• _What to produce_:
The expected result is the full set of records, copied precisely, with images dropped.

• _Data under study_:
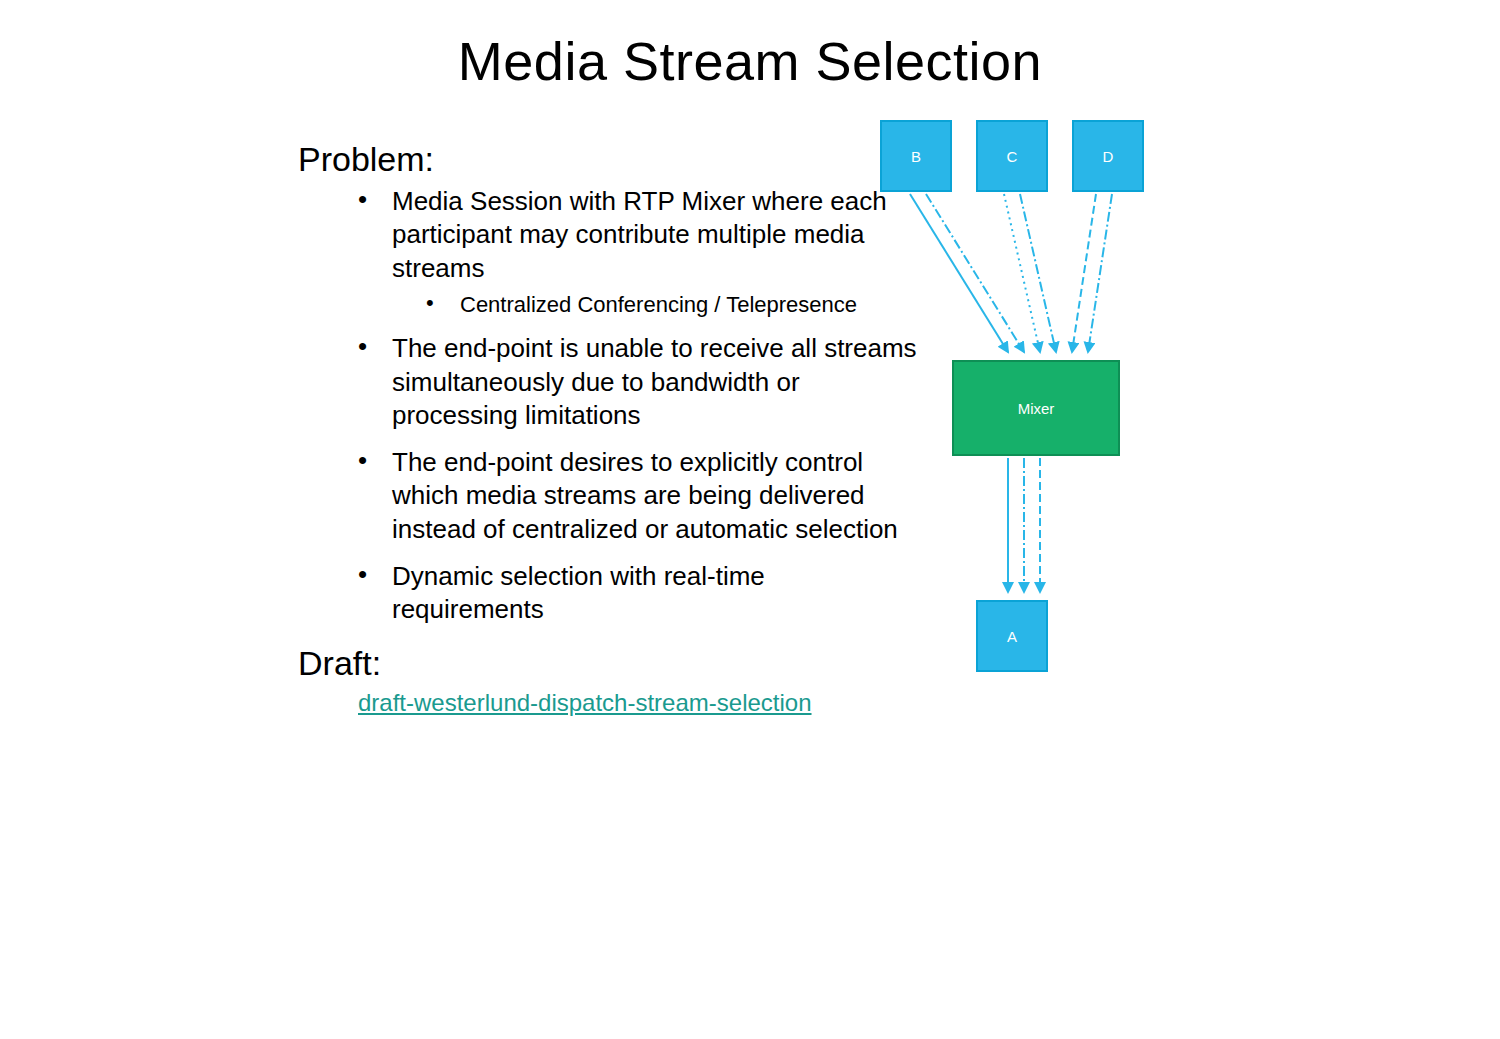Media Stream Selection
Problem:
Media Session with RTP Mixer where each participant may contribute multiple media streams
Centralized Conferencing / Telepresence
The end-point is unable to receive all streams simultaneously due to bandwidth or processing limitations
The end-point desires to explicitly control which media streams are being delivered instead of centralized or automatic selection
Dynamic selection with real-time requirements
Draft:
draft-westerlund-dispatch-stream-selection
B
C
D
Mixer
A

• _Answer to this problem_:
Media Stream Selection
Problem:
Media Session with RTP Mixer where each participant may contribute multiple media streams
Centralized Conferencing / Telepresence
The end-point is unable to receive all streams simultaneously due to bandwidth or processing limitations
The end-point desires to explicitly control which media streams are being delivered instead of centralized or automatic selection
Dynamic selection with real-time requirements
Draft:
draft-westerlund-dispatch-stream-selection
B
C
D
Mixer
A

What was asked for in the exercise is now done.